OPTAMI: Global Superlinear Convergence of High-order Methods

Dear Reviewer TJTR,

Thank you for your valuable feedback! We appreciate your recognition of the strengths of our work, including the established superlinear convergence of second-order methods and our open-source library. We also value your constructive suggestions for areas requiring further discussion and improvement. Below, we address your questions. We have also uploaded a revised version of the paper and kindly invite you to review it.

Weakness 1. Structure of the paper

We realize that our initial presentation may have created the impression that NATA and the superlinear convergence results are separate topics. However, these two components are closely linked, as both address open challenges we faced during the development of the OPTAMI library. For further details, we invite you to review the common commentary, "Modified Structure of the Work," where we explain the narrative behind our approach and the relationship between these elements. The paper has been updated to reflect these clarifications.

Weakness 2. Questions 1 and 2. Subproblem.

Following the classical literature, we prove theoretical convergence results under the assumption of exact computations and exact subproblem solution. Introducing inexactness at this stage could overcomplicate the paper with technical details that might obscure the main ideas and results. We believe that analyzing various types of inexactness in the method could form the basis of a separate, technically focused paper more suited for an optimization journal [1],[2]. From a practical point of view, subproblems can often be solved inexactly, for example, Basic Tensor Method implemented in OPTAMI with inexact iterative subsolver. Our experiments demonstrate that this inexactness does not compromise global superlinear convergence. Efficiently solving cubic regularization and tensor subproblems remains an active area of research, with numerous dedicated papers [3], [4], [5], [6]. For this reason, we have chosen to leave this topic outside the scope of our current work.

SUPPLIED RECORDS ->
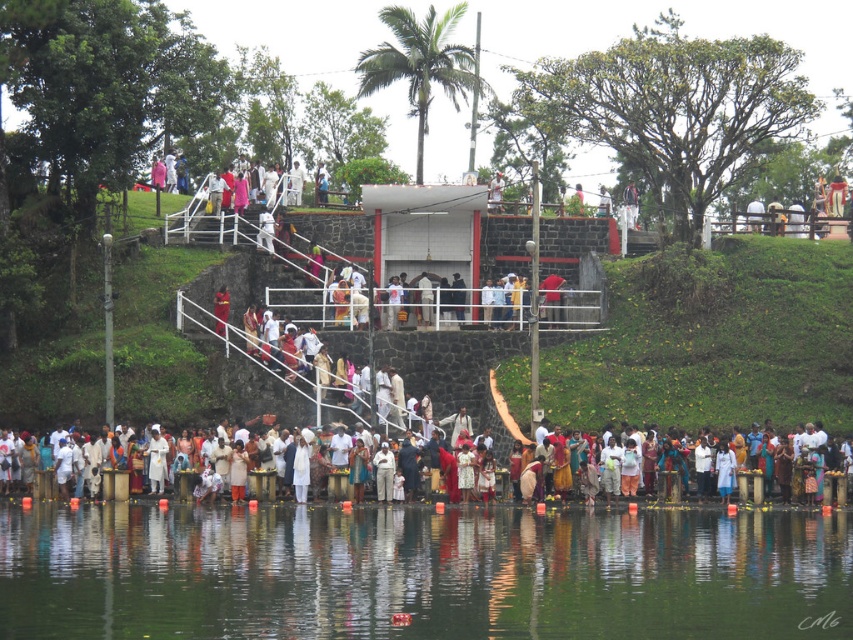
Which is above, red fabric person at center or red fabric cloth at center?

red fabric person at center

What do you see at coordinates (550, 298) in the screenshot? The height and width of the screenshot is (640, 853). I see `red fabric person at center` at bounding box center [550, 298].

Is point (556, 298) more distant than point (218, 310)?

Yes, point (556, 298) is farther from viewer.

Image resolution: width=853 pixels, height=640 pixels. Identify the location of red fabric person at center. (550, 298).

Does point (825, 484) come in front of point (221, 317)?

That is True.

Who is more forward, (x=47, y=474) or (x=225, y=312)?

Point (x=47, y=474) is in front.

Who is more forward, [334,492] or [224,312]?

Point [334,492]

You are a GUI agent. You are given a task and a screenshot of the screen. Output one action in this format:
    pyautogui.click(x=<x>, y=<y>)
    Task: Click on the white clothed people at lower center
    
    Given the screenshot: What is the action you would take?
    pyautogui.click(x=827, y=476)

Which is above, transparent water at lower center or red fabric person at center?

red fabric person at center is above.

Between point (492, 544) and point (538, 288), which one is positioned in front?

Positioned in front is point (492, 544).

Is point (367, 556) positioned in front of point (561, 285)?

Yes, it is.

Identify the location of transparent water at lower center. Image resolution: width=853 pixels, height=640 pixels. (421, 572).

--

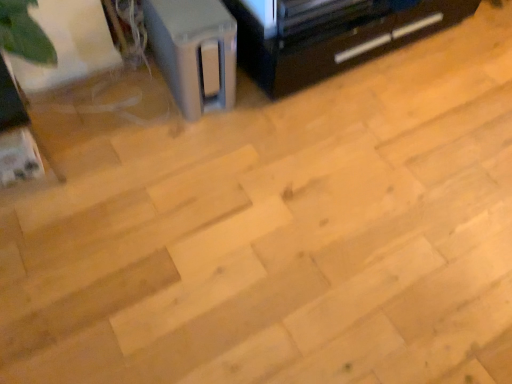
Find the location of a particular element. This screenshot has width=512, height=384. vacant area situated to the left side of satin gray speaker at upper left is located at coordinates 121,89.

QUESTIONS TO ANSWER ->
[A] List every bracketed reference number cited in the reply to Reviewer TJTR.
[B] Continue the reply to Reviewer TJTR about the OPTAMI paper from the point where it stops.

OUTPUTS FOR THE TASKS ->
[A] [1], [2], [3], [4], [5], [6]

[B]
[1] Nesterov, Yurii. "Inexact basic tensor methods for some classes of convex optimization problems." Optimization Methods and Software 37.3 (2022): 878-906.

[2] Grapiglia, Geovani Nunes, and Yu Nesterov. "On inexact solution of auxiliary problems in tensor methods for convex optimization." Optimization Methods and Software 36.1 (2021): 145-170.

[3] Carmon, Yair, and John Duchi. "Gradient descent finds the cubic-regularized nonconvex Newton step." SIAM Journal on Optimization 29.3 (2019): 2146-2178.

[4] Thomsen, Daniel Berg, and Nikita Doikov. "Complexity of Minimizing Regularized Convex Quadratic Functions." arXiv preprint arXiv:2404.17543 (2024).

[5] Jiang, Rujun, Man-Chung Yue, and Zhishuo Zhou. "An accelerated first-order method with complexity analysis for solving cubic regularization subproblems." Computational Optimization and Applications 79 (2021): 471-506.

[6] Gao, Yihang, Man-Chung Yue, and Michael Ng. "Approximate secular equations for the cubic regularization subproblem." Advances in Neural Information Processing Systems 35 (2022): 14250-14260.

Weakness 3. Question 3 and 4. Strong star-convexity

Thank you for the insightful questions and suggestions. In response, we have added experiments for various accelerated methods on strongly convex functions, as shown in Figure 5. Interestingly, most of these methods appear to exhibit global superlinear convergence without any specific theoretical adaptation for strongly convex functions, which is quite surprising.

Regarding the proofs, we can derive classical theoretical results for the restarted version of NATA, similar to existing methods. However, we currently do not have a way to prove global superlinear convergence for either classical Nesterov Acceleration or NATA. As such, we have highlighted this as an open problem and a potential direction for future research in the Conclusion section.

Weakness 4. Various unclear descriptions

Thank you for highlighting the unclear descriptions and minor errors. We have addressed these issues during the reorganization of the paper. The specific changes are as follows:

1. We now begin the paper by focusing on convex functions, ensuring that the rates presented in the introduction are valid.
2. We have corrected the “upperbound” and removed NPE. Matrix $B$ and corresponding norm have been introduced to align with the more general notation used by Yurii Nesterov in his papers [7], [1], [2]. However, if you believe this adds unnecessary complexity, we are open to removing it.

[7] Nesterov, Yurii. "Implementable tensor methods in unconstrained convex optimization." Mathematical Programming 186 (2021): 157-183.

Weakness 5. Insufficient reference.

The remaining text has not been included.